There is $9 billion’s worth of smartwatch sales expected in 2015 and the majority of that is going to be rear-loaded for the Christmas push. There’s no Furbee to draw the coos, no Simon to stand in the way and no damn Tamagotchi crying in the kitchen because you haven’t changed its virtual shitty nappy for four minutes.
Yes, this is the smartwatch’s hour. It’s hands are at high noon. In the long run, there’s every chance that these companies that convinced us to take off our watches in the first and tell the time on our phones will ultimately fail to get us all to strap them back on on a permanent basis, but the moment they’re almost certain to succeed is on 25 December 2015. Right now, we want to wear them; they want to sell them and there’s very few people around at the minute trying to tell us that smartwatches are a bad idea.
That will happen with a growing chorus “I-told-you-sos” from an otherwise unheard from group of “no-you-didn’ts” in around 12 months time when our hardware’s looking dated and all the batteries are flat. And we’ll think more carefully about what we want our outmoded wearables to look like when they need to go back to being something to tell the time with and not much more than a pretty face.
Perhaps smartwatches will move on in some way come 2017? They may split into smart jewellery or other more subtle and attractive forms for those who want notifications, and sports watches for the sector for whom fitness tracking was the end-game all along. They’ll also, doubtless, cause a resurgence in people wearing any kind of watch in a neat mirroring of the way they first removed that desire, and there’s nothing to suggest that they’re going to go away in any number either.
There’s every chance that Samsung, Moto, Apple and friends will still be making smartwatches in the Christmases to come but it’s hard to imagine that there will be such a thirst for them and a model whereby we expect to change them as annually as we do our phones. Christmas 2015 is when we go from no one having a smartwatch to everyone that’s interested getting on board. That’s a lot of quick sales that other years are unlikely to match.
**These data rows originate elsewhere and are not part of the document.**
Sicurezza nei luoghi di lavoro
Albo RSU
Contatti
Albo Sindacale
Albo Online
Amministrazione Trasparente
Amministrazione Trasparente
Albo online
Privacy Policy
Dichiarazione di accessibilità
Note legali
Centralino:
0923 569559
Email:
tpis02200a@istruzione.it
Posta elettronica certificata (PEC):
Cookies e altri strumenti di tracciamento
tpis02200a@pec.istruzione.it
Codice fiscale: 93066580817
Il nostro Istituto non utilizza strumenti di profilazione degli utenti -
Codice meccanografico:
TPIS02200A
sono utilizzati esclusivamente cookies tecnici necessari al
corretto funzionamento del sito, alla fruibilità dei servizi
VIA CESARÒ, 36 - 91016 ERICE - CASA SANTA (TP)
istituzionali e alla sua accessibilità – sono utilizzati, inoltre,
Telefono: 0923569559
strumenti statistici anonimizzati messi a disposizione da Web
So, when you unwrap yours this year, take a moment to ponder that you’re part of the first great wearable wave. It’s pioneers such as yourself that will allow your children to ride hoverboards and ignore you while they giggle with their friends in virtual chat rooms honking balloons of digital nitrous. Just don’t expect them to be too impressed when you hand them over your ZenWatch 2 like it’s some kind of heirloom.